A puzzle by MIT mathematician Tanya Khovanova:
Three logicians walk into a bar. Each is wearing a hat that’s either red or blue. Each logician knows that the hats were drawn from a set of three red and two blue hats; she doesn’t know the color of her own hat but can see those of her companions.
The waiter asks, “Do you know the color of your own hat?”
The first logician answers, “I do not know.”
The second logician answers, “I do not know.”
The third logician answers, “Yes.”
What is the color of the third logician’s hat?
|
SelectClick for Answer |
If Logician #1 saw that both of her companions were wearing blue hats, then she’d know that her own hat must be red. But she says, “I do not know.” That tells us that either #2 or #3 (or both) is wearing a red hat.
Logician #2 understands this. So if she saw that #3 was wearing a blue hat, then she’d know that she herself was wearing a red one. But she too says, “I do not know.” That means that Logician #3 must be wearing a red hat.

→ EXERCISE A
Echo the lines of the listing from the line with "You are sitting" to the line with "The shiny black laptop at left is located", inclusive.

→ RECORDS FOR THE EXERCISE
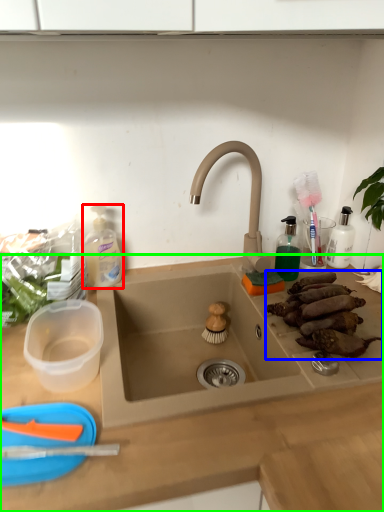
Question: Which is nearer to the cleaning product (highlighted by a red box)? food (highlighted by a blue box) or countertop (highlighted by a green box).

Choices:
 (A) food
 (B) countertop

Answer: (B)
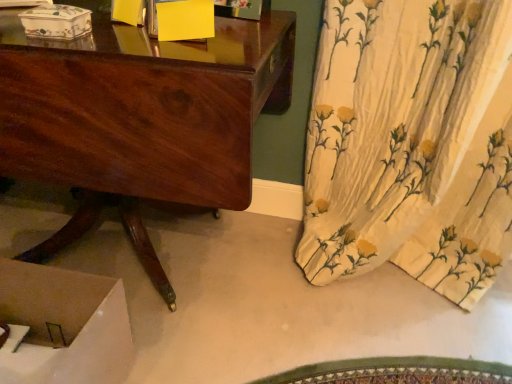
Locate an element on the screen. This screenshot has width=512, height=384. free space to the left of yellow paper at upper center, placed as the 3th box when sorted from left to right is located at coordinates (105, 40).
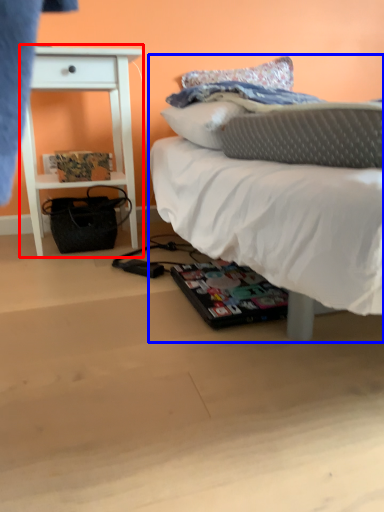
Question: Which point is closer to the camera, nightstand (highlighted by a red box) or bed (highlighted by a blue box)?

Choices:
 (A) nightstand
 (B) bed

Answer: (B)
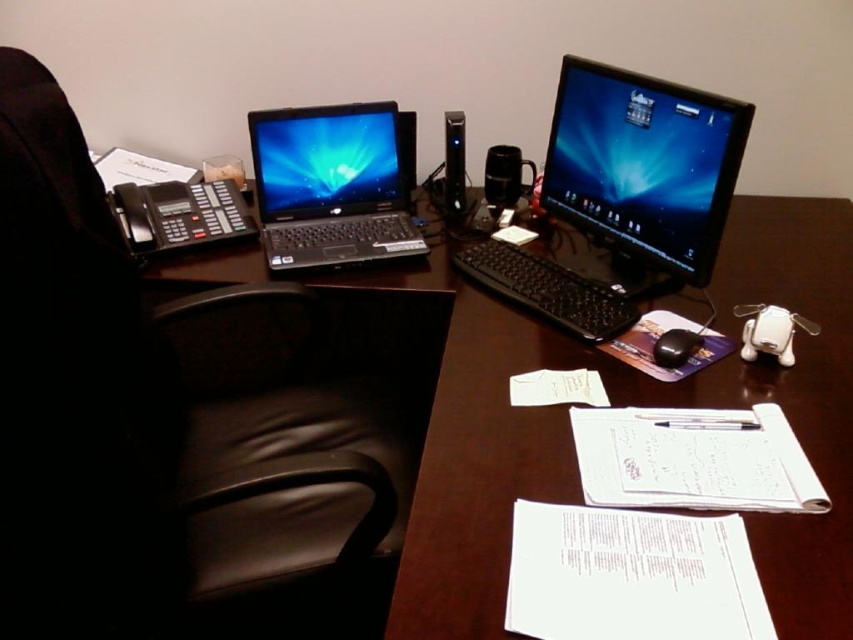
You are an office worker who needs to locate the black plastic phone at left on your desk. According to the desk layout, where would you find it in terms of coordinates?

The black plastic phone at left is located at coordinates point (180, 214).

You are sitting at the desk and want to pick up the black plastic phone at left to make a call. However, the shiny black laptop at left is blocking your access. Can you move the laptop to the right to clear the path?

The shiny black laptop at left is located above the black plastic phone at left, so moving it to the right would not necessarily unblock the phone. You might need to move it forward or backward instead.

You are organizing a meeting in the workspace and need to position a 24 inch projector screen between the black leather swivel chair at left and the satin black monitor at center. Is there enough space between them to place the projector screen?

The distance between the black leather swivel chair at left and the satin black monitor at center is 30.51 inches. Since the projector screen is 24 inches wide, there is sufficient space to place it between them as the available space is larger than the screen width.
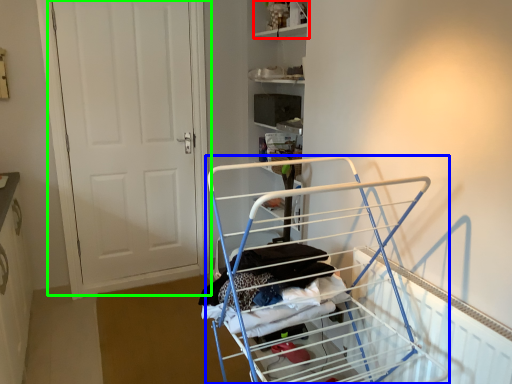
Question: Which is nearer to the shelf (highlighted by a red box)? furniture (highlighted by a blue box) or door (highlighted by a green box).

Choices:
 (A) furniture
 (B) door

Answer: (B)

→ EXERCISE B
In the hat puzzle above, which set of hats were the logicians' hats drawn from?

→ RIGHT ANSWER A
You are sitting at the desk and want to pick up the black plastic phone at left to make a call. However, the shiny black laptop at left is blocking your access. Can you move the laptop to the right to clear the path?

The shiny black laptop at left is located above the black plastic phone at left, so moving it to the right would not necessarily unblock the phone. You might need to move it forward or backward instead.

→ RIGHT ANSWER B
A set of three red hats and two blue hats.